I want to congratulate Judge Samuel Alito for his professional bearing and astutely reasoned responses during three long days of what amounted to a Democrat-led inquisition.
With the bloviating of Joe Biden, the buffoonery of Ted Kennedy and the bickering of Chuck Schumer, they tried to pin "guilt by association" and "bigotry" on a man who rebuffed them at every turn.
Judge Samuel Alito will make an outstanding Supreme Court justice!
BOB MAGINNIS, EDINA
Bob has a literary bent, you must admit, boys and girls. Check out the clever alliteration in the penultimate paragraph. Spotty says Alito did rebuff the senators, as in brush off, disregard, ignore, or maybe even flip off.
For a more, er, nuanced, view of the hearings Spot recommends Washington Post columnist E. J. Dionne.
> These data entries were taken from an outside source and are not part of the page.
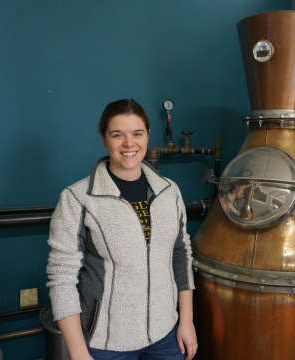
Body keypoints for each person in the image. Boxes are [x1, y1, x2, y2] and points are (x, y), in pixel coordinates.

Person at [46, 98, 197, 360]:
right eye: (118, 135)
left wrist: (186, 320)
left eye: (137, 134)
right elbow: (62, 279)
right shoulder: (78, 198)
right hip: (106, 344)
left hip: (166, 334)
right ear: (104, 139)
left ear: (148, 135)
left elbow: (180, 255)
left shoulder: (169, 191)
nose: (129, 144)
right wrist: (78, 352)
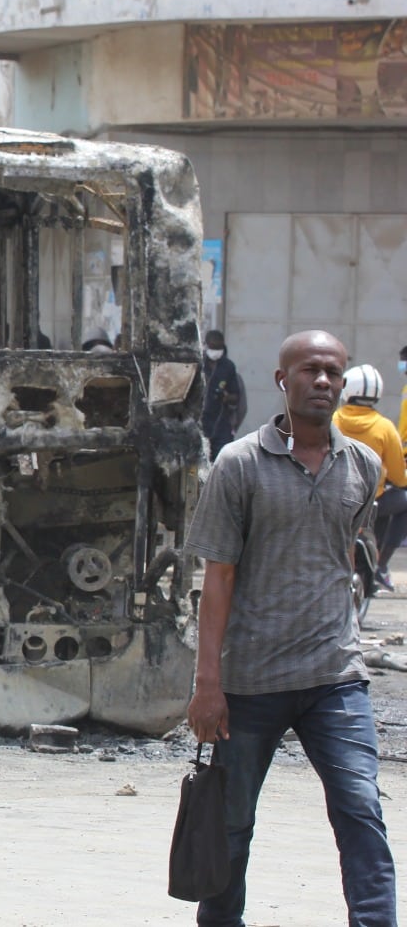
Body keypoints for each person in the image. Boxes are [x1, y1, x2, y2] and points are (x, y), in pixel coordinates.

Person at [184, 329, 396, 927]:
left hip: (335, 675)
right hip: (251, 681)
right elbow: (218, 577)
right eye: (309, 370)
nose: (322, 381)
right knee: (231, 823)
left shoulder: (364, 464)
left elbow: (346, 555)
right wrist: (208, 683)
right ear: (283, 380)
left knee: (361, 810)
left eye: (333, 371)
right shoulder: (239, 464)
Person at [336, 363, 407, 591]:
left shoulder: (332, 421)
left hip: (334, 499)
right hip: (372, 501)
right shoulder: (384, 427)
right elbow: (399, 476)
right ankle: (382, 565)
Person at [202, 329, 245, 459]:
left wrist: (226, 397)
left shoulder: (228, 367)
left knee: (221, 460)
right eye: (213, 347)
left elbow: (237, 397)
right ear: (206, 345)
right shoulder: (199, 364)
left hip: (221, 424)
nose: (215, 351)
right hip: (201, 423)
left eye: (218, 348)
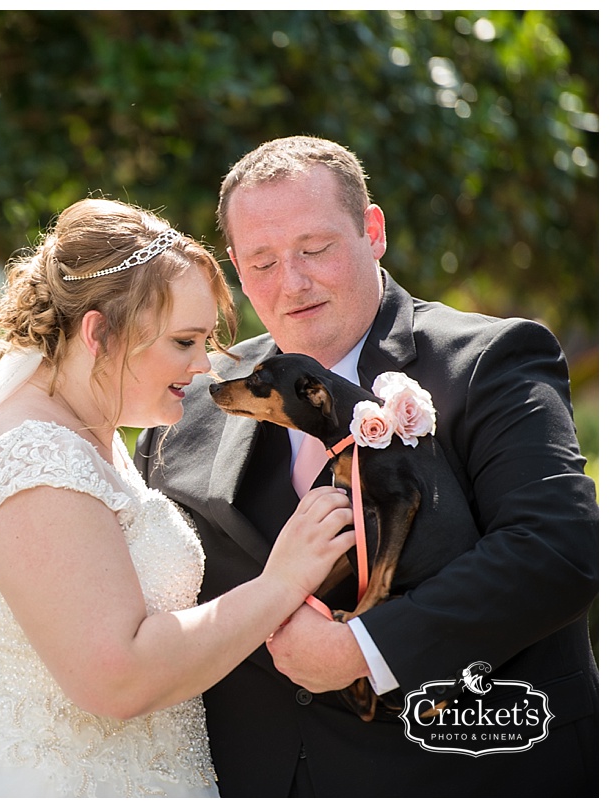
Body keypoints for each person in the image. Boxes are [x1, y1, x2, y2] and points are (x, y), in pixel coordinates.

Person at [0, 197, 356, 797]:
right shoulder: (39, 461)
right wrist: (280, 584)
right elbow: (117, 678)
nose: (205, 366)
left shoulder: (89, 440)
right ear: (99, 332)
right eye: (184, 341)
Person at [135, 135, 599, 797]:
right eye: (262, 261)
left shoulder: (491, 361)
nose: (291, 282)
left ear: (372, 230)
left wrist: (366, 650)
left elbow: (557, 551)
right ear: (235, 265)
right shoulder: (194, 402)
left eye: (314, 249)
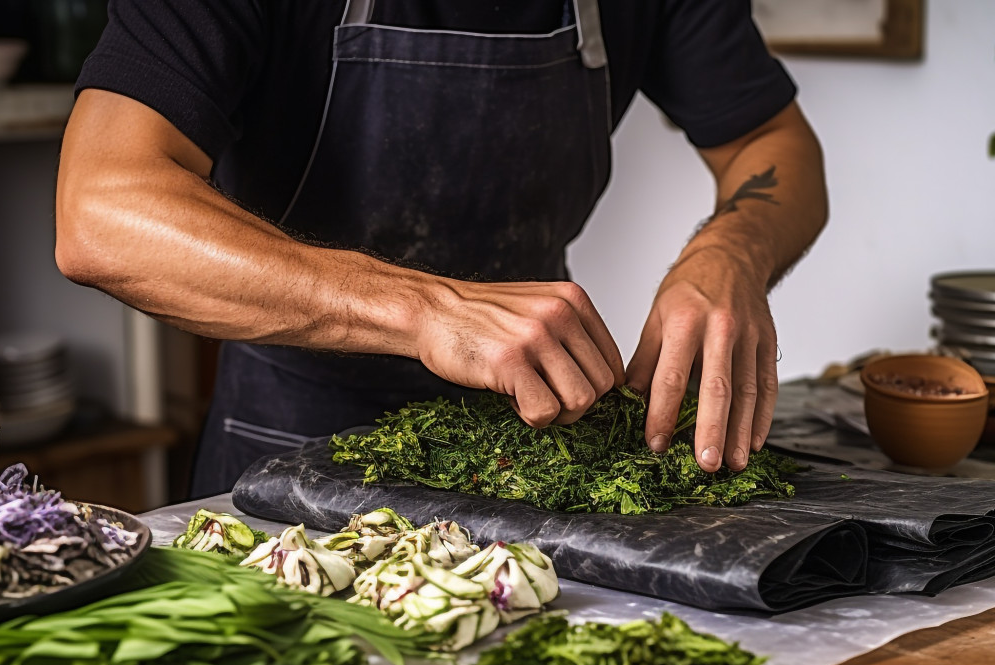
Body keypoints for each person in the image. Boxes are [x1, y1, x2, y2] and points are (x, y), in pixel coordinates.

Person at [55, 0, 828, 497]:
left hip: (539, 445)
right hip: (292, 447)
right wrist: (426, 308)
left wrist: (730, 252)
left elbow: (773, 142)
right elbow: (101, 207)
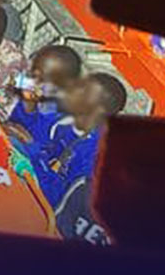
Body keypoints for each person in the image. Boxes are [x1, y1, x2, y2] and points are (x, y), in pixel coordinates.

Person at [25, 74, 127, 211]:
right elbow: (38, 138)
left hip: (47, 207)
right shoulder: (66, 120)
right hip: (37, 179)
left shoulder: (93, 157)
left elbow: (59, 201)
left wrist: (33, 151)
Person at [5, 44, 84, 145]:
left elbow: (50, 157)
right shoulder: (40, 101)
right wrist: (28, 105)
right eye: (32, 75)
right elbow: (15, 124)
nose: (32, 83)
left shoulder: (66, 125)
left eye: (41, 79)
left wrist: (29, 144)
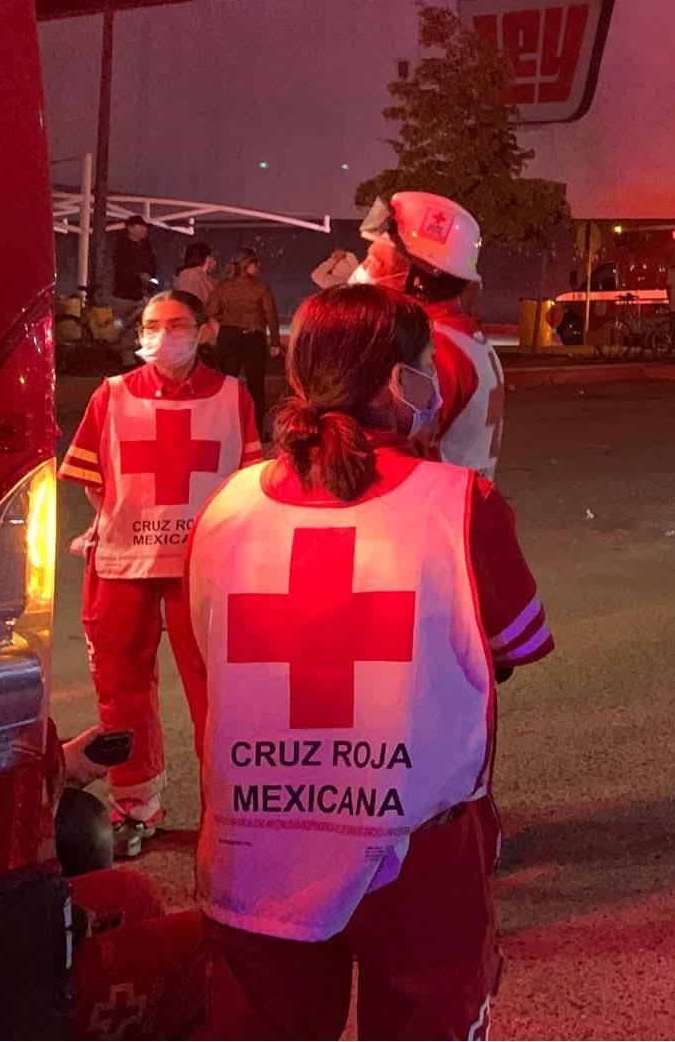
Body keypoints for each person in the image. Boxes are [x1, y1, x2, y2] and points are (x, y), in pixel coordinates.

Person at [186, 284, 553, 1039]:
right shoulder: (462, 501)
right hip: (415, 855)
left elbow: (205, 644)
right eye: (422, 364)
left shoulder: (225, 509)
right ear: (398, 380)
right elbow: (514, 647)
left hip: (256, 847)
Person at [56, 289, 259, 857]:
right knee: (121, 693)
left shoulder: (231, 396)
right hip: (123, 565)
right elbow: (95, 479)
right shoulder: (112, 394)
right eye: (151, 324)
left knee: (216, 695)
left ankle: (226, 812)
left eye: (176, 324)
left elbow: (246, 481)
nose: (162, 335)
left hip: (203, 568)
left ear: (205, 329)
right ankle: (134, 808)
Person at [354, 191, 504, 480]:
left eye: (377, 263)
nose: (364, 272)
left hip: (434, 512)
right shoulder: (456, 334)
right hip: (456, 506)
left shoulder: (434, 349)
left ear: (418, 279)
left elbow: (396, 449)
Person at [208, 248, 280, 438]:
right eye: (256, 264)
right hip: (253, 337)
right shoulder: (260, 287)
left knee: (226, 384)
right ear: (248, 265)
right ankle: (256, 429)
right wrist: (274, 342)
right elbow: (271, 315)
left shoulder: (223, 286)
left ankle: (223, 427)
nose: (258, 267)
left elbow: (210, 311)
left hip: (228, 336)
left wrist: (220, 331)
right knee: (256, 385)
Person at [108, 216, 159, 365]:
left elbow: (152, 266)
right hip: (123, 295)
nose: (145, 230)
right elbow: (121, 269)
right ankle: (125, 357)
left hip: (141, 294)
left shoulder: (146, 247)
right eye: (141, 227)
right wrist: (138, 276)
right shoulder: (120, 246)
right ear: (130, 228)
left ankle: (134, 356)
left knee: (140, 325)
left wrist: (149, 279)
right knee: (123, 326)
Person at [172, 240, 217, 309]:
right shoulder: (189, 276)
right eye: (213, 257)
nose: (215, 262)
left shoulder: (199, 276)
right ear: (208, 259)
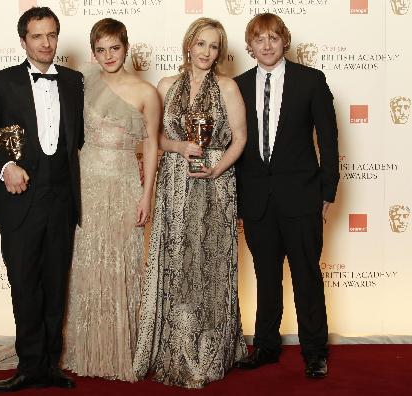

And there was something odd about the gap in Alito's memory concerning his membership in Concerned Alumni of Princeton, a right-wing group whose publications said some rather unpleasant things about blacks, women and gays. Alito didn't remember anything, but if he did remember something, his membership might have been related to Princeton's decision to throw the ROTC off campus, even though parts of ROTC later returned. The first public reference I can find to the ROTC rationale came not from anything Alito has said but from talking points put out Monday by Republican National Committee Chairman Ken Mehlman.
My biggest worries about Alito are how he would rule on presidential power, workers' rights, civil rights and regulatory issues. Cass Sunstein, a University of Chicago law professor, has noted that Alito follows the law when it's clear, but he almost always tilts toward his conservative predilections when the law is less settled. [italics are Spot’s]
Something odd, indeed. Spot, as well as others, including our friends at Clever Peasantry, say not merely odd, but rather unbelievable.